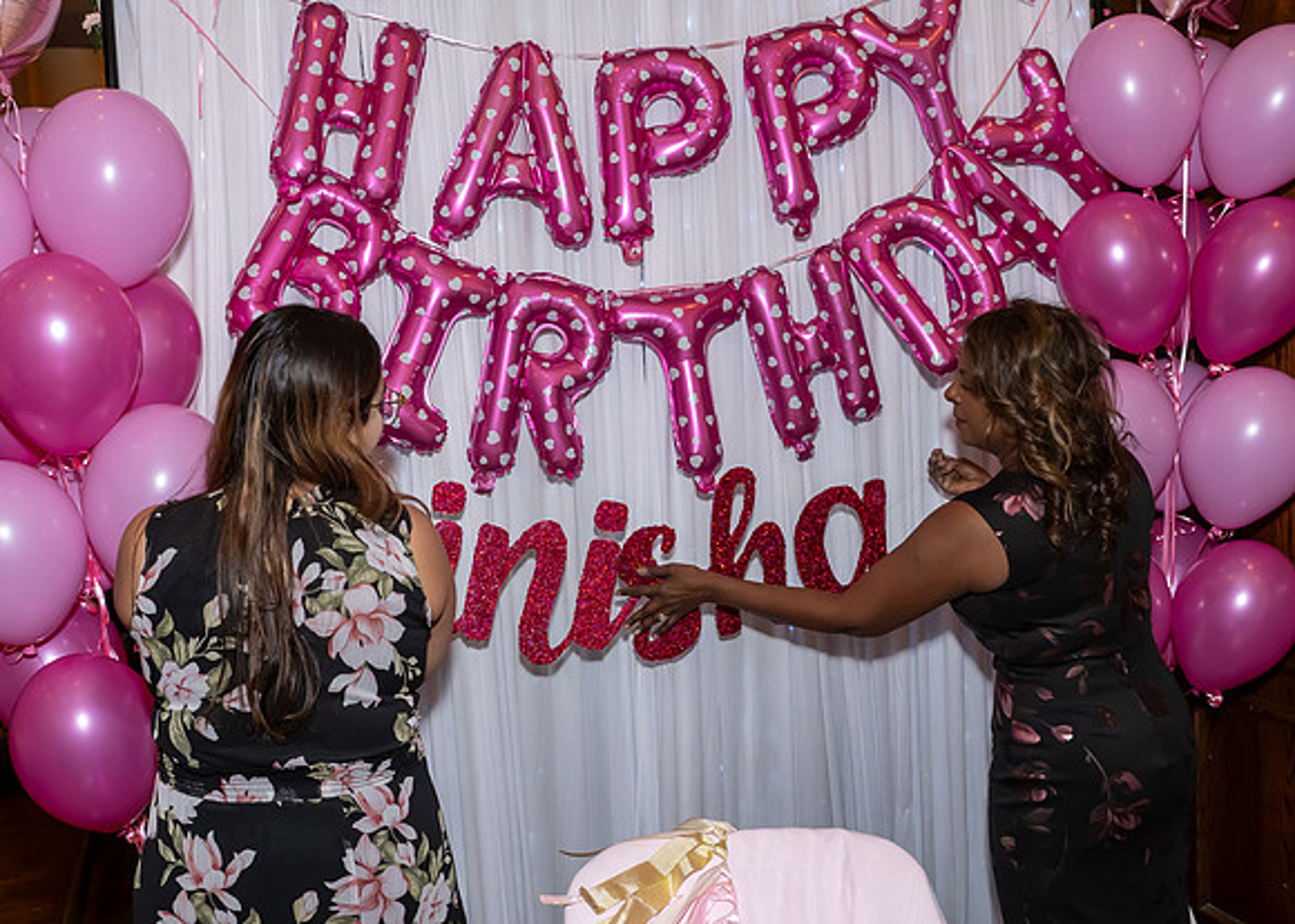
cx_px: 619
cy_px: 487
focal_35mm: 39
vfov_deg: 36.1
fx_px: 1416
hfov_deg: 49.1
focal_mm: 22
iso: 640
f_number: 7.1
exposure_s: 1/250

++++++

## Exercise
Copy the records above exactly. The pictures are not part of the copy.

## Response
cx_px: 619
cy_px: 487
focal_35mm: 39
vfov_deg: 36.1
fx_px: 1416
hfov_deg: 49.1
focal_mm: 22
iso: 640
f_number: 7.1
exposure_s: 1/250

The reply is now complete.